◆ REQUIRED ACTION
Write out the listing verbatim. No pictures belong in it.

◆ DATA SEGMENT
"""
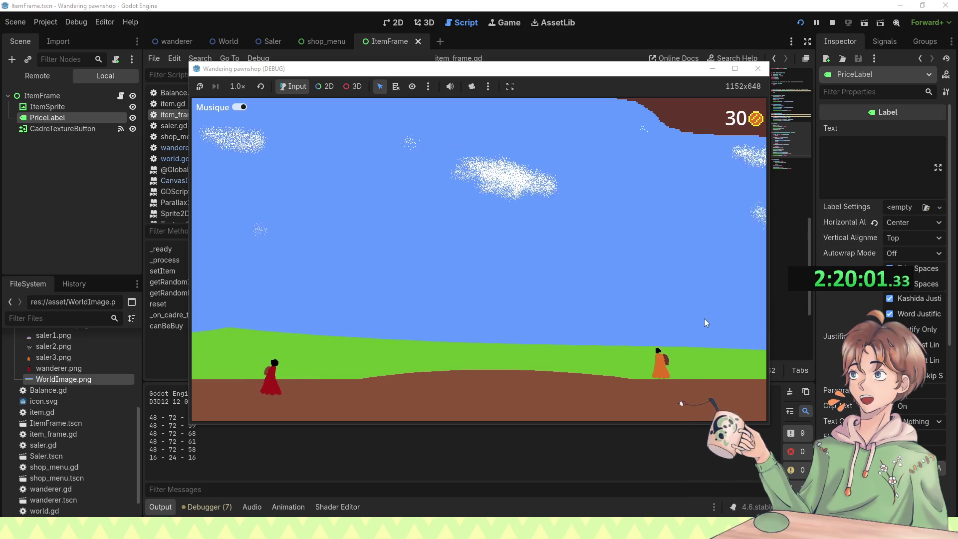
{"action": "left_click", "coordinate": [711, 263]}
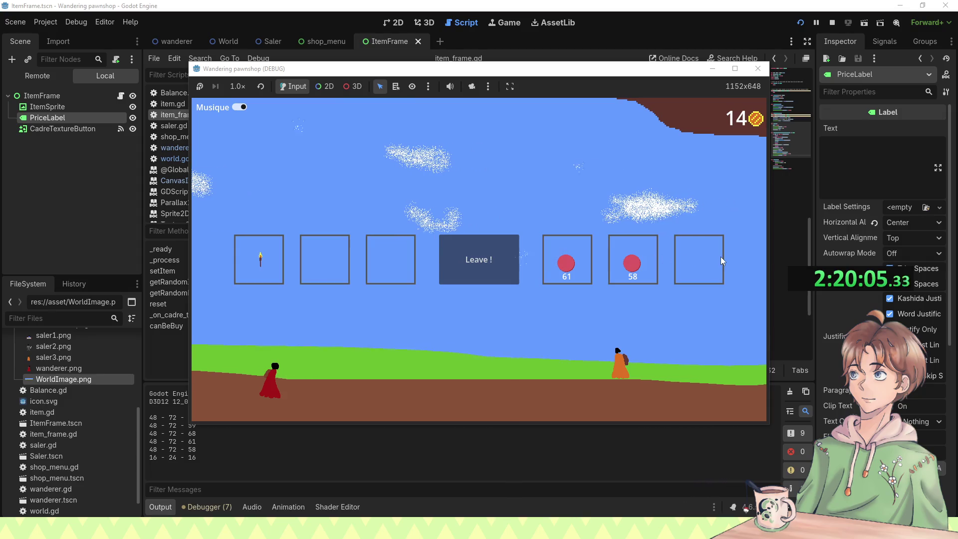
{"action": "left_click", "coordinate": [465, 254]}
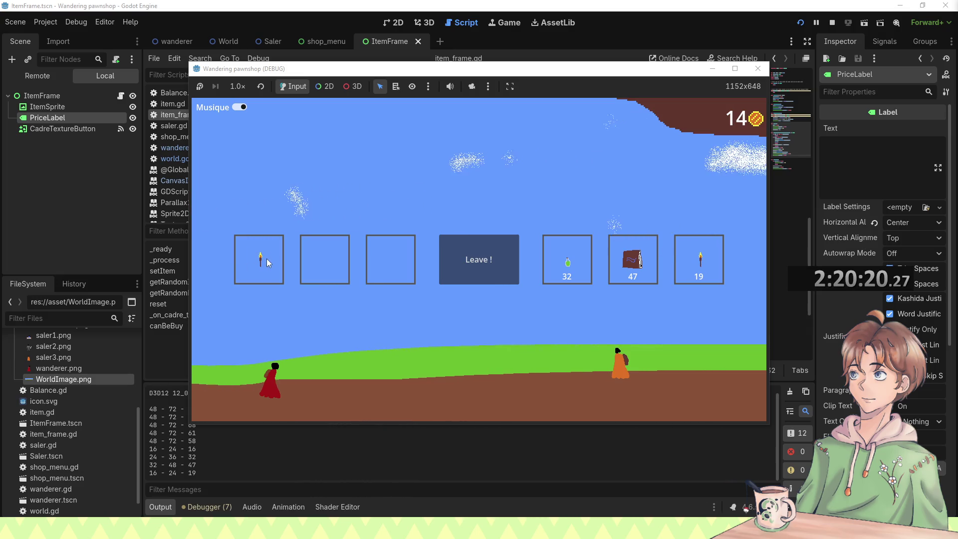
{"action": "left_click", "coordinate": [497, 275]}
"""
◆ FINAL ANSWER
{"action": "left_click", "coordinate": [711, 263]}
{"action": "left_click", "coordinate": [465, 254]}
{"action": "left_click", "coordinate": [497, 275]}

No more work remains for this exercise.